For each record here, output an exact copy.

Extracted records

● ● ● ●

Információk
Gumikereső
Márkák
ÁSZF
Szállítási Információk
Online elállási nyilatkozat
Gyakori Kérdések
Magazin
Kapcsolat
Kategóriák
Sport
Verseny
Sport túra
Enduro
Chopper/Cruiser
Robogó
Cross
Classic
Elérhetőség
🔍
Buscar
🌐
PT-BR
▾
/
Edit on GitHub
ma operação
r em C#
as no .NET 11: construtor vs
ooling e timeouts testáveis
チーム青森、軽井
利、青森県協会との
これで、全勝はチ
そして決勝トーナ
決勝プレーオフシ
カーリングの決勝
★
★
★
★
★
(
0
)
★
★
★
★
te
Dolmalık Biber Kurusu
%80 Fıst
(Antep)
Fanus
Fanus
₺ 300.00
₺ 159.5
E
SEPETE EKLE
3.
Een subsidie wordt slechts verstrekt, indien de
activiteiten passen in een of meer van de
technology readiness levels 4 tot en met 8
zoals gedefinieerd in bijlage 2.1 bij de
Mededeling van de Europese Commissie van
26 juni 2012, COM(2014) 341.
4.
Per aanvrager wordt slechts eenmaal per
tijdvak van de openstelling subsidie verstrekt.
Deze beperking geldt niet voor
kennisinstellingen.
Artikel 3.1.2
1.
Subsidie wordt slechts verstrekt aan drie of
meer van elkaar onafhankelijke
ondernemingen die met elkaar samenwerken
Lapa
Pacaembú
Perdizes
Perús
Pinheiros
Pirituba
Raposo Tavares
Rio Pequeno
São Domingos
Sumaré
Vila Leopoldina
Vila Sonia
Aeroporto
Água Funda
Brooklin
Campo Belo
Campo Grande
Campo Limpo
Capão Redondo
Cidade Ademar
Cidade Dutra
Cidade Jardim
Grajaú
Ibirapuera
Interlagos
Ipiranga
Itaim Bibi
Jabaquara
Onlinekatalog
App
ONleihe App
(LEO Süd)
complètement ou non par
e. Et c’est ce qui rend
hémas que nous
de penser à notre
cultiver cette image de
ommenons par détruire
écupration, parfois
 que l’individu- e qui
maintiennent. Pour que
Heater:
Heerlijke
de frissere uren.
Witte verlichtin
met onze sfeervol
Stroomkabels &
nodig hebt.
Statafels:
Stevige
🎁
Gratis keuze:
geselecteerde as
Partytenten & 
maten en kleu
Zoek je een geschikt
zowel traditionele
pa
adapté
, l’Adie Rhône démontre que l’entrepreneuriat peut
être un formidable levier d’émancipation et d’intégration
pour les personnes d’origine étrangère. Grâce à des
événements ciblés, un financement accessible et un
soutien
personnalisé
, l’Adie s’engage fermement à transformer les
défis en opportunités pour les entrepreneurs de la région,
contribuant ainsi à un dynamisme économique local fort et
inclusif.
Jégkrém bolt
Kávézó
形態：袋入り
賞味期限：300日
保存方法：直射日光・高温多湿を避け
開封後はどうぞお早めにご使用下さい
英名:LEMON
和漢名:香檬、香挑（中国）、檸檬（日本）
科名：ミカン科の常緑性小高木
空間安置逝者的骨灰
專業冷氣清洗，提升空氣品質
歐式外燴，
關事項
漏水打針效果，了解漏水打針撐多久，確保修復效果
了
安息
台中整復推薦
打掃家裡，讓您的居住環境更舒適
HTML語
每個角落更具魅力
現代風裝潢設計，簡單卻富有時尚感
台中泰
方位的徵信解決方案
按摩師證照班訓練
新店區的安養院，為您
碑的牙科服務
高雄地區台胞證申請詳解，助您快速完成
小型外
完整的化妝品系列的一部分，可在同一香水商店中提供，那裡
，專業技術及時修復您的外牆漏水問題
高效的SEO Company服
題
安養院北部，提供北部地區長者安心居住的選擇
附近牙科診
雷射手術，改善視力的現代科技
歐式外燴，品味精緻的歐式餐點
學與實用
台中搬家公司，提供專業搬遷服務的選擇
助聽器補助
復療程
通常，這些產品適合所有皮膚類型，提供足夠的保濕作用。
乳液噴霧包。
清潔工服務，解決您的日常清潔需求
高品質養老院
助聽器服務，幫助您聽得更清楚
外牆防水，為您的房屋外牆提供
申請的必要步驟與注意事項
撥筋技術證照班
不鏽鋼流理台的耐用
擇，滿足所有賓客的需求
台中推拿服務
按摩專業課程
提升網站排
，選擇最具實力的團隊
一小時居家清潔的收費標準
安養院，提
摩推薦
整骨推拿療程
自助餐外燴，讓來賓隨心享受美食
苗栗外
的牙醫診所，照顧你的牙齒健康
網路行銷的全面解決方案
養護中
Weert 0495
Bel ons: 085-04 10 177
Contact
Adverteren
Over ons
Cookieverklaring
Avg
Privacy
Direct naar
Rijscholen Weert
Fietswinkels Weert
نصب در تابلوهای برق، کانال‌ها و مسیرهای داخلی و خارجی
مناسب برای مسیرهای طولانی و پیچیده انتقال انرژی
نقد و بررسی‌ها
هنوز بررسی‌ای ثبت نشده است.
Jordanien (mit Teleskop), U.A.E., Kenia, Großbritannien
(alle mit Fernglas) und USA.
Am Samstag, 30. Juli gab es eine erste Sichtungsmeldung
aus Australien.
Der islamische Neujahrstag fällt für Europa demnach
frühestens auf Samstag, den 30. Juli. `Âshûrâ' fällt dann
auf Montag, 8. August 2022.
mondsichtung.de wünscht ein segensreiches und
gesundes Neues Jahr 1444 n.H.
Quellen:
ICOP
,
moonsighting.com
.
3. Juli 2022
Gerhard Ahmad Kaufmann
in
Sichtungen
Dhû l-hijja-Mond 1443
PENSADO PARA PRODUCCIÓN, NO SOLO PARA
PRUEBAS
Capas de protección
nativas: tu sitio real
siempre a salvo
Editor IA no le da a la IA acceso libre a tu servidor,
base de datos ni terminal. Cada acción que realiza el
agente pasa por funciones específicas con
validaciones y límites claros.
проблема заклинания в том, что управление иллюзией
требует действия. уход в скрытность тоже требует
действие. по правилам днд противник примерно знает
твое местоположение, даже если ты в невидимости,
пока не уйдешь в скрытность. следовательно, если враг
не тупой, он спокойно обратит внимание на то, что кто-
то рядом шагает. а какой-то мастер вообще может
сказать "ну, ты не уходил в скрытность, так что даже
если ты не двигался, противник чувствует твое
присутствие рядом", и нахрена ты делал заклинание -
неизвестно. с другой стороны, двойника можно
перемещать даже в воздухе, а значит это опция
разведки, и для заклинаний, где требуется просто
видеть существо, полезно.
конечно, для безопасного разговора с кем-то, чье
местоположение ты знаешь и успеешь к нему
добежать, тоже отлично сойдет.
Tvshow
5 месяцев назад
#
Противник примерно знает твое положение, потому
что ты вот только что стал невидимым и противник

● ● ● ●

ANSWER TO THE PROBLEM:
Információk
Gumikereső
Márkák
ÁSZF
Szállítási Információk
Online elállási nyilatkozat
Gyakori Kérdések
Magazin
Kapcsolat
Kategóriák
Sport
Verseny
Sport túra
Enduro
Chopper/Cruiser
Robogó
Cross
Classic
Elérhetőség
🔍
Buscar
🌐
PT-BR
▾
/
Edit on GitHub
ma operação
r em C#
as no .NET 11: construtor vs
ooling e timeouts testáveis
チーム青森、軽井
利、青森県協会との
これで、全勝はチ
そして決勝トーナ
決勝プレーオフシ
カーリングの決勝
★
★
★
★
★
(
0
)
★
★
★
★
te
Dolmalık Biber Kurusu
%80 Fıst
(Antep)
Fanus
Fanus
₺ 300.00
₺ 159.5
E
SEPETE EKLE
3.
Een subsidie wordt slechts verstrekt, indien de
activiteiten passen in een of meer van de
technology readiness levels 4 tot en met 8
zoals gedefinieerd in bijlage 2.1 bij de
Mededeling van de Europese Commissie van
26 juni 2012, COM(2014) 341.
4.
Per aanvrager wordt slechts eenmaal per
tijdvak van de openstelling subsidie verstrekt.
Deze beperking geldt niet voor
kennisinstellingen.
Artikel 3.1.2
1.
Subsidie wordt slechts verstrekt aan drie of
meer van elkaar onafhankelijke
ondernemingen die met elkaar samenwerken
Lapa
Pacaembú
Perdizes
Perús
Pinheiros
Pirituba
Raposo Tavares
Rio Pequeno
São Domingos
Sumaré
Vila Leopoldina
Vila Sonia
Aeroporto
Água Funda
Brooklin
Campo Belo
Campo Grande
Campo Limpo
Capão Redondo
Cidade Ademar
Cidade Dutra
Cidade Jardim
Grajaú
Ibirapuera
Interlagos
Ipiranga
Itaim Bibi
Jabaquara
Onlinekatalog
App
ONleihe App
(LEO Süd)
complètement ou non par
e. Et c’est ce qui rend
hémas que nous
de penser à notre
cultiver cette image de
ommenons par détruire
écupration, parfois
 que l’individu- e qui
maintiennent. Pour que
Heater:
Heerlijke
de frissere uren.
Witte verlichtin
met onze sfeervol
Stroomkabels &
nodig hebt.
Statafels:
Stevige
🎁
Gratis keuze:
geselecteerde as
Partytenten & 
maten en kleu
Zoek je een geschikt
zowel traditionele
pa
adapté
, l’Adie Rhône démontre que l’entrepreneuriat peut
être un formidable levier d’émancipation et d’intégration
pour les personnes d’origine étrangère. Grâce à des
événements ciblés, un financement accessible et un
soutien
personnalisé
, l’Adie s’engage fermement à transformer les
défis en opportunités pour les entrepreneurs de la région,
contribuant ainsi à un dynamisme économique local fort et
inclusif.
Jégkrém bolt
Kávézó
形態：袋入り
賞味期限：300日
保存方法：直射日光・高温多湿を避け
開封後はどうぞお早めにご使用下さい
英名:LEMON
和漢名:香檬、香挑（中国）、檸檬（日本）
科名：ミカン科の常緑性小高木
空間安置逝者的骨灰
專業冷氣清洗，提升空氣品質
歐式外燴，
關事項
漏水打針效果，了解漏水打針撐多久，確保修復效果
了
安息
台中整復推薦
打掃家裡，讓您的居住環境更舒適
HTML語
每個角落更具魅力
現代風裝潢設計，簡單卻富有時尚感
台中泰
方位的徵信解決方案
按摩師證照班訓練
新店區的安養院，為您
碑的牙科服務
高雄地區台胞證申請詳解，助您快速完成
小型外
完整的化妝品系列的一部分，可在同一香水商店中提供，那裡
，專業技術及時修復您的外牆漏水問題
高效的SEO Company服
題
安養院北部，提供北部地區長者安心居住的選擇
附近牙科診
雷射手術，改善視力的現代科技
歐式外燴，品味精緻的歐式餐點
學與實用
台中搬家公司，提供專業搬遷服務的選擇
助聽器補助
復療程
通常，這些產品適合所有皮膚類型，提供足夠的保濕作用。
乳液噴霧包。
清潔工服務，解決您的日常清潔需求
高品質養老院
助聽器服務，幫助您聽得更清楚
外牆防水，為您的房屋外牆提供
申請的必要步驟與注意事項
撥筋技術證照班
不鏽鋼流理台的耐用
擇，滿足所有賓客的需求
台中推拿服務
按摩專業課程
提升網站排
，選擇最具實力的團隊
一小時居家清潔的收費標準
安養院，提
摩推薦
整骨推拿療程
自助餐外燴，讓來賓隨心享受美食
苗栗外
的牙醫診所，照顧你的牙齒健康
網路行銷的全面解決方案
養護中
Weert 0495
Bel ons: 085-04 10 177
Contact
Adverteren
Over ons
Cookieverklaring
Avg
Privacy
Direct naar
Rijscholen Weert
Fietswinkels Weert
نصب در تابلوهای برق، کانال‌ها و مسیرهای داخلی و خارجی
مناسب برای مسیرهای طولانی و پیچیده انتقال انرژی
نقد و بررسی‌ها
هنوز بررسی‌ای ثبت نشده است.
Jordanien (mit Teleskop), U.A.E., Kenia, Großbritannien
(alle mit Fernglas) und USA.
Am Samstag, 30. Juli gab es eine erste Sichtungsmeldung
aus Australien.
Der islamische Neujahrstag fällt für Europa demnach
frühestens auf Samstag, den 30. Juli. `Âshûrâ' fällt dann
auf Montag, 8. August 2022.
mondsichtung.de wünscht ein segensreiches und
gesundes Neues Jahr 1444 n.H.
Quellen:
ICOP
,
moonsighting.com
.
3. Juli 2022
Gerhard Ahmad Kaufmann
in
Sichtungen
Dhû l-hijja-Mond 1443
PENSADO PARA PRODUCCIÓN, NO SOLO PARA
PRUEBAS
Capas de protección
nativas: tu sitio real
siempre a salvo
Editor IA no le da a la IA acceso libre a tu servidor,
base de datos ni terminal. Cada acción que realiza el
agente pasa por funciones específicas con
validaciones y límites claros.
проблема заклинания в том, что управление иллюзией
требует действия. уход в скрытность тоже требует
действие. по правилам днд противник примерно знает
твое местоположение, даже если ты в невидимости,
пока не уйдешь в скрытность. следовательно, если враг
не тупой, он спокойно обратит внимание на то, что кто-
то рядом шагает. а какой-то мастер вообще может
сказать "ну, ты не уходил в скрытность, так что даже
если ты не двигался, противник чувствует твое
присутствие рядом", и нахрена ты делал заклинание -
неизвестно. с другой стороны, двойника можно
перемещать даже в воздухе, а значит это опция
разведки, и для заклинаний, где требуется просто
видеть существо, полезно.
конечно, для безопасного разговора с кем-то, чье
местоположение ты знаешь и успеешь к нему
добежать, тоже отлично сойдет.
Tvshow
5 месяцев назад
#
Противник примерно знает твое положение, потому
что ты вот только что стал невидимым и противник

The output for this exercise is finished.